Exercise details: Using the court opinion, list every term the stipulation applies to the petitioners.

Text block:
────────────────────────────────────────

OPINION FILED MAY 18, 1960.
WESTERN NATIONAL BANK OF CICERO, TRUSTEE, ET AL., APPELLANTS,
THE VILLAGE OF KILDEER ET AL., APPELLEES.
APPEAL from the Circuit Court of Lake County; the Hon. SIDNEY
H. BLOCK, Judge, presiding.
MR. JUSTICE DAVIS DELIVERED THE OPINION OF THE COURT:
This is an appeal from a judgment of the circuit court of Lake County denying leave to appellants, herein referred to as petitioners, to file a complaint in quo warrantor by which they sought to test the validity of the incorporation of the defendant Village of Kildeer and the authority of the individual defendants to hold the village offices to which they had been elected. Petitioners filed the action on their own relation under section 2 of "An Act in relation to practice and procedure in cases of quo warrantor," after both the Attorney General and the State's Attorney of the county had refused to bring the action. Ill. Rev. Stat. 1957, chap. 112, par. 10.
After defendants had filed a verified motion in opposisition to the filing of the petition and leave to amend the petition had been granted, the case was submitted to the trial court for decision as an agreed case upon the pleadings and a stipulation of the facts and issues. We have jurisdiction on direct appeal since a franchise is involved. People ex rel. White v. Underwood, 1 Ill.2d 620.
The stipulation established that petitioners are citizens, property owners, residents and taxpayers of the affected area; that 66 electors residing within the area filed the petition to incorporate as a village with the county court of Lake County on February 24, 1958, at which time 153 persons resided within the boundaries of the proposed village; and that the total area contained within such boundaries does not exceed 55,766,800 square feet or two square miles, which extends over an area of 2.15 miles long and 1.85 miles wide.

────────────────────────────────────────

Recorded information:
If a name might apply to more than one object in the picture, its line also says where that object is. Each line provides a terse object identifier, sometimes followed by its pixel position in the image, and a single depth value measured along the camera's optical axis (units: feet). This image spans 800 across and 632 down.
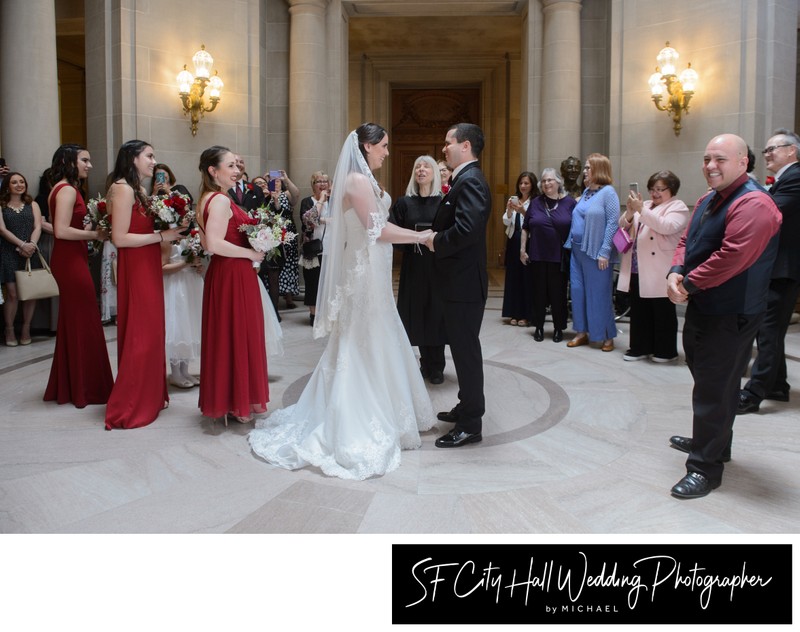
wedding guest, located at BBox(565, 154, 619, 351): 22.12
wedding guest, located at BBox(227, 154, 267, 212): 26.50
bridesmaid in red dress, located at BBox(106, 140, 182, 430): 14.89
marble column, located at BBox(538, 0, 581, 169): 32.12
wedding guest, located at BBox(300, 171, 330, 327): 27.25
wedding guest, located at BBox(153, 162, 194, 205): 24.58
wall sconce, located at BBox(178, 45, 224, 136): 28.71
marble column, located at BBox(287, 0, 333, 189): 32.91
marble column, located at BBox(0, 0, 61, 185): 24.90
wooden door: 51.85
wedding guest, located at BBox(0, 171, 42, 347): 23.13
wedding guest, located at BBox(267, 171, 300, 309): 28.36
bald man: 10.84
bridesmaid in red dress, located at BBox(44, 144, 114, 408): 16.42
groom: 12.84
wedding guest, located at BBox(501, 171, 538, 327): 26.58
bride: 12.87
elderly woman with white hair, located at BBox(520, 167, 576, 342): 24.44
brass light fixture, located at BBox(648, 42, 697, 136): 28.35
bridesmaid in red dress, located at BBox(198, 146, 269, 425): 14.42
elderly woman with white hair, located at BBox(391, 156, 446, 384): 18.53
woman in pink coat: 19.95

────────────────────────────────────────

Solution to the exercise: Citizens, property owners, residents and taxpayers of the affected area.